Photo: Sarah Lee / The Guardian
Rebecca May Johnson
One, £14.99, pp240
In the beginning of his first book, author, academic, and fearless border-basher Johnson admits to a desire to “blow up the kitchen.” small fire It does exactly that, recreating something epic from funny memoirs, scathing social criticism, and food writing you’ve never read before. Taking its cues from 10 years spent cooking in several different kitchens, it reclaims that domestic space as one of profound materialistic considerations. An ingredients list goes on for fortune cookies and poetry by Rilke for “bad news potatoes” (“for one, apparently”) and apron strings, both literally and essentially serving allegory. Full of joy and revelation, it is a deceptively comprehensive work whose invigorating pages seem to be dotted with hot oil and sour splashes.

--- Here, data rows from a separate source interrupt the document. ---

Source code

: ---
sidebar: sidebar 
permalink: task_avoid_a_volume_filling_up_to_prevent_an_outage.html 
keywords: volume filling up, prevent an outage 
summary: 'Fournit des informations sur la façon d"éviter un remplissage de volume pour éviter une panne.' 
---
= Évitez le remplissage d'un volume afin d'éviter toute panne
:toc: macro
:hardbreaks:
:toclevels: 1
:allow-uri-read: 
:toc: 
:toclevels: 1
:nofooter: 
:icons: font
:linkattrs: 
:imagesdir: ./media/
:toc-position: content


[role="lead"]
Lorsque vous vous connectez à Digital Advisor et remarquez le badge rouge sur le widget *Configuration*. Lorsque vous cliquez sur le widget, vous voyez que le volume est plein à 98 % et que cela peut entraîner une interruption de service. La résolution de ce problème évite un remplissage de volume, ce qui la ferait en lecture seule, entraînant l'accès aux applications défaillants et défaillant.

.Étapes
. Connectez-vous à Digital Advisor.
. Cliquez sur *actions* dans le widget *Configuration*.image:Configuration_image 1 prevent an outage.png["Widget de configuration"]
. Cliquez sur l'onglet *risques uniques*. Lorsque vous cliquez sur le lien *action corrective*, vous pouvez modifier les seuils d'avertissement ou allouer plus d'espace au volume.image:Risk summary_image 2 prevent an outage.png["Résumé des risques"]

Weidenfeld and Nicholson, £14.99, pp288
Even without reading its acknowledgment, you’ll feel that Barnett’s latest novel draws from a profound life experience. And yet the story belongs to its heroine, Christina Lennox, who turns 43 when she is forced to surrender the picture of how she should always see her life. The constant rounds of IVF have led to an agony of miscarriages and dashed hopes, and her husband, Ed, is now living in San Francisco. But what about their final embryo that is deposited at the fertility clinic? Barnett’s well-crafted backlist is big on emotional acuity and this novel is no different, an urge from Christina’s grief that we think more creatively when it comes to happiness, and especially shape that our families can take.
Jean Hanf Korelitz
Faber, £8.99, pp546 (paperback)
Fans of Korlitz’s clever literary mystery you should have known There’s a lot to be enjoyed in this character-driven tale of privilege, family dysfunction, and delayed personal growth. At its center are the Oppenheimer triplets: the smart, arrogant Harrison, the overshadowed oddball Levine and the secretive Sally. The products of the marriage were linked to a tragic car accident years ago, they were conceived through IVF; A fourth embryo was frozen, and upon his departure for college in the year 2000, his mother thawed it and recruited a surrogate, resulting in the birth of Phoebe, who would describe the novel’s closing segment. Each new twist triggers bright, funny insights into the complexities of sibling bonds, as well as art, infidelity, and more.